Je cherchai l’Aurore dans la direction où je l’avais vue pour la dernière fois ; elle n’y était pas. Sans doute le radeau avait dérivé pendant la nuit. Je tournai lentement les yeux sur tous les points de l’horizon : aucun navire n’apparaissait. Plus de doute, l’Aurore s’était abîmée pendant la nuit, et avec si peu de bruit que je ne m’en étais pas aperçu. Je frissonnai, car je ne pus m’empêcher de penser quel eût été mon destin, si j’avais été tiré du sommeil des vivants, uniquement pour éprouver la dernière agonie, en passant à celui des morts. Je ne saurais décrire la sensation qui s’empara de moi, quand, regardant à l’entour, je me trouvai voguant sur l’immensité des mers, debout sur une petite plate-forme de dix pieds carrés, qui ne s’élevait que de deux pieds au-dessus de l’eau. Ce fut alors que je compris tout ce que ma position avait de précaire et d’horrible. Auparavant, le bâtiment m’abritait en quelque sorte ; sa présence était une protection pour moi ; ses mâts pouvaient appeler l’attention de quelque navire, qui eût passé près du radeau sans l’apercevoir.
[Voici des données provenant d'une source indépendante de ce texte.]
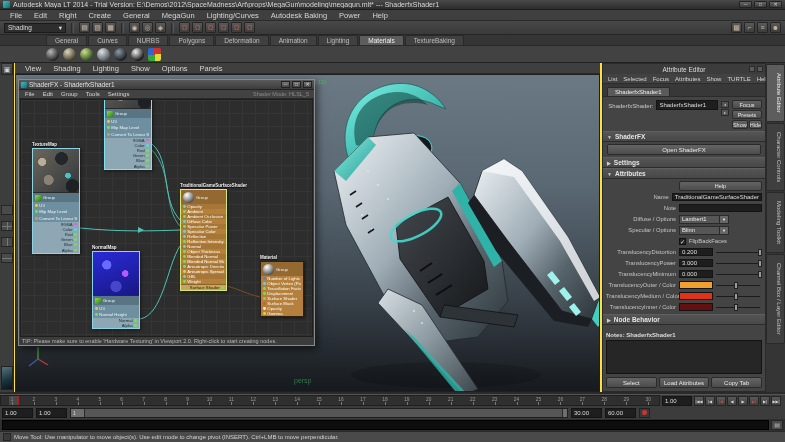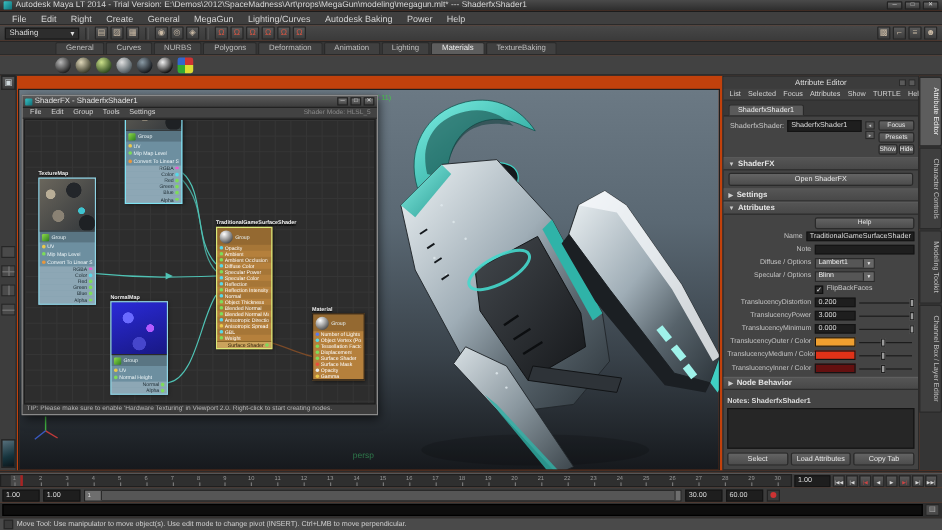--- a/index.html
+++ b/index.html
@@ -1,17 +1,17 @@
 <!DOCTYPE html>
 <html><head>
 <meta charset="utf-8">
 <style>
   *{margin:0;padding:0;box-sizing:border-box}
   body{background:#1a1a1a}
-  .app{position:relative;width:785px;height:442px;background:#c2410c;
+  .app{position:relative;width:785px;height:442px;background:#fde047;
        font-family:"Liberation Sans",sans-serif;color:#c8c8c8;overflow:hidden}
 
   
   .titlebar{position:absolute;left:0;top:0;width:785px;height:10px;background:linear-gradient(#4a4a4a,#2c2c2c);
             display:flex;align-items:center;padding:0 3px;gap:3px;border-bottom:1px solid #1c1c1c}
   .mayaicon{width:7px;height:7px;background:linear-gradient(135deg,#39c2c4,#0d6e77);border-radius:1px;flex:none}
   .wtitle{font-size:7px;color:#d8d8d8;white-space:nowrap;overflow:hidden;flex:1}
   .winbtns{display:flex;gap:2px}
   .winbtn{width:13px;height:7px;background:linear-gradient(#666,#3a3a3a);border:1px solid #222;
           font-size:5px;line-height:5px;text-align:center;color:#ddd;border-radius:1px}
@@ -305,20 +305,29 @@
       </div>
     <div class="laybtn" style="top:174px">
         <i style="left:5px;top:0;width:1px;height:8px"></i>
       </div>
     <div class="laybtn" style="top:190px">
         <i style="left:0;top:4px;width:10px;height:1px"></i>
       </div>
     <div class="vpthumb"></div>
   </div>
 
+  <div class="panelmenu">
+
+  <span class="mi">View</span>
+      <span class="mi">Shading</span>
+      <span class="mi">Lighting</span>
+      <span class="mi">Show</span>
+      <span class="mi">Options</span>
+      <span class="mi">Panels</span>
+    </div>
 
   <div class="viewport">
     <svg width="585" height="318" viewBox="0 0 585 318">
       <defs>
         <linearGradient id="chrome" x1="0" y1="0" x2="1" y2="1">
           <stop offset="0" stop-color="#eef3f5"></stop>
             <stop offset=".45" stop-color="#9fadb6"></stop>
           <stop offset=".7" stop-color="#57636b"></stop>
             <stop offset="1" stop-color="#2c343a"></stop>
         </linearGradient>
Maintenant ces faibles consolations m’étaient retirées. Les réflexions les plus lugubres venaient m’assaillir, et elles interrompirent même malgré moi ma prière du matin. Après avoir accompli cependant, le moins mal possible, ce devoir de tous les jours, je pris un peu de nourriture, quoique je doive avouer que ce fut avec peu d’appétit. Ensuite j’arrimai de mon mieux mes effets ; Je gréai et je mis en place le mât, et je hissai la voile pour servir de signal. Je pensais que le vent ne se ferait pas attendre, et je ne me trompais pas. Vers neuf heures, une brise modérée s’éleva du nord-ouest. Ce fut un grand soulagement pour moi ; elle calma la fatigue que me faisait éprouver l’ardeur dévorante d’un soleil d’été, elle rafraîchit mes sens, et jeta quelque variété dans une scène dont la sombre monotonie pesait sur moi comme un linceul de plomb.